▶ **SOURCE DATA**
= = = = = = =
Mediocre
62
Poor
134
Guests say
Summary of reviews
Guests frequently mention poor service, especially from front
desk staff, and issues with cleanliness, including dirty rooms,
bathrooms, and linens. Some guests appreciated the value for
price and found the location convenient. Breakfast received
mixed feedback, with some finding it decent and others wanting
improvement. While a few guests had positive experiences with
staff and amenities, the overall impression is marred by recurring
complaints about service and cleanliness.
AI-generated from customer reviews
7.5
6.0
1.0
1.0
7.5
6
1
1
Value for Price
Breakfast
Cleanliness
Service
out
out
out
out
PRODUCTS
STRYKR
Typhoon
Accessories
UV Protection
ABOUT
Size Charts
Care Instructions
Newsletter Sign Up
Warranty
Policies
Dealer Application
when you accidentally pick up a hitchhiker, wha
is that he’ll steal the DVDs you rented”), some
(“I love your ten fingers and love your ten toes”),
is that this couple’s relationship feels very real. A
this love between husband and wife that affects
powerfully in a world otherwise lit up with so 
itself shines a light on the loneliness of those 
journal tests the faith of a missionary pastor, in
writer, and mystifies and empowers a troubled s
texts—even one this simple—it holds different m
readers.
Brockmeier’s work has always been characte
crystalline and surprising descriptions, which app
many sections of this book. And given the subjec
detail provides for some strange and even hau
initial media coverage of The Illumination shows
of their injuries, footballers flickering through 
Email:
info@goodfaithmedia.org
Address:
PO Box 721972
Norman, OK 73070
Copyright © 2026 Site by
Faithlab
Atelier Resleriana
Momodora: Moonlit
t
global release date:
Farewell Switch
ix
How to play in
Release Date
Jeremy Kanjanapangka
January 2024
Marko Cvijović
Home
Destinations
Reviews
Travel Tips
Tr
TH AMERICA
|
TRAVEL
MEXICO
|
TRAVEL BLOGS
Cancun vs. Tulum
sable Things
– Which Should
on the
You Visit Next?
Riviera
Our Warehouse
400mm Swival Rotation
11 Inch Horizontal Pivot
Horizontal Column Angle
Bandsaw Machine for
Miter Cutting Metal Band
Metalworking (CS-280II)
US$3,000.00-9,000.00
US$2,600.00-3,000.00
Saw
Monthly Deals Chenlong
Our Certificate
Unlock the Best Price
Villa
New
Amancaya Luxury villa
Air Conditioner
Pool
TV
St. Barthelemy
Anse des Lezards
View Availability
= = = = = = =
▶ **YOUR ASSIGNMENT**
Copy word for word every line of the material, starting with its first line and going on through the line that contains "crystalline and surprising", with both of those lines included.

▶ **EXERCISE ANSWER**
Mediocre
62
Poor
134
Guests say
Summary of reviews
Guests frequently mention poor service, especially from front
desk staff, and issues with cleanliness, including dirty rooms,
bathrooms, and linens. Some guests appreciated the value for
price and found the location convenient. Breakfast received
mixed feedback, with some finding it decent and others wanting
improvement. While a few guests had positive experiences with
staff and amenities, the overall impression is marred by recurring
complaints about service and cleanliness.
AI-generated from customer reviews
7.5
6.0
1.0
1.0
7.5
6
1
1
Value for Price
Breakfast
Cleanliness
Service
out
out
out
out
PRODUCTS
STRYKR
Typhoon
Accessories
UV Protection
ABOUT
Size Charts
Care Instructions
Newsletter Sign Up
Warranty
Policies
Dealer Application
when you accidentally pick up a hitchhiker, wha
is that he’ll steal the DVDs you rented”), some
(“I love your ten fingers and love your ten toes”),
is that this couple’s relationship feels very real. A
this love between husband and wife that affects
powerfully in a world otherwise lit up with so 
itself shines a light on the loneliness of those 
journal tests the faith of a missionary pastor, in
writer, and mystifies and empowers a troubled s
texts—even one this simple—it holds different m
readers.
Brockmeier’s work has always been characte
crystalline and surprising descriptions, which app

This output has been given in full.